Ketidaktertiban SK Menkum HAM dalam dimensi hukum di Indonesia nyatanya telah mampu bekerja, meskipun hanya dalam hitungan bulan (mulai dari 16 November 2012 sampai 7 Maret 2012). Dengan demikian sudah terbukti bahwa hukum yang tidak tertib pasti dapat dengan mudah dipatahkan. Tujuan untuk mewujudkan suatu ketertiban oleh hukum tidak bisa dilakukan diatas ketidaktertiban dari hukum itu sendiri. Prosedural dalam berhukum menjadi sangat penting di sisi ini!
Langkah pengetatan remisi oleh Menkum HAM harus diapresiasi tinggi. Bagaimana pun juga, kebijakan Menkum HAM mengenai penghentian remisi adalah keputusan yang berani. Niatan untuk “memberi pelajaran” kepada para koruptor adalah langkah yang sensasional. Akan tetapi bakal lebih elegan lagi jika diwujudkan dalam bentuk peraturan yang berproses berdasar peraturan yang berlaku.
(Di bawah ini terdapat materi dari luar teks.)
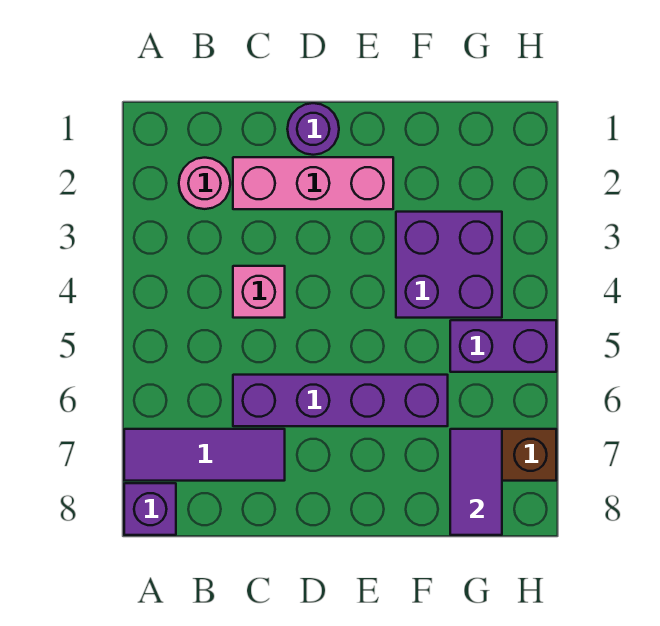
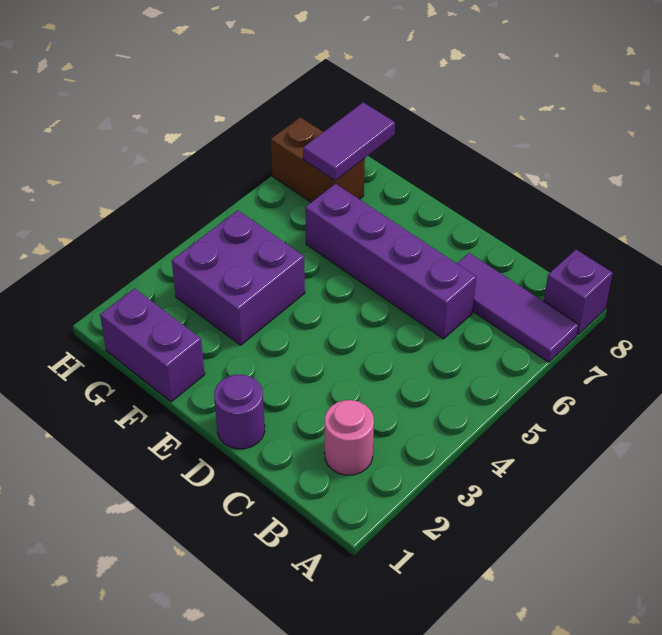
pink 1x3 brick [233,157,393,209] -> none
pink 1x1 brick [233,266,285,318] -> none
purple 1x2 brick [450,320,556,372] -> purple 1x2 brick moved to [100,288,205,402]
Kita tentunya sangat sepakat jika korupsi harus hancur di negara ini dan para koruptor dikebiri dari bumi Indonesia. Akan tetapi kita tidak bisa melupakan aturan dan prosedur yang ada. Jangan sampai kita menegakkan hukum dengan melanggar hukum itu sendiri. Gagasan untuk mengetatkan remisi bagi para koruptor harus segera ditindak lanjuti oleh pihak terkait. DPR, pemerintah, masyarakat harus mendorong kosep pengetatan remisi ini menjadi peraturan yang berdasar hukum kuat. Jangan samapai, gagasan pengetatan remisi bagi para koruptor hanya sampai di ketuk palu hakim PTUN saja!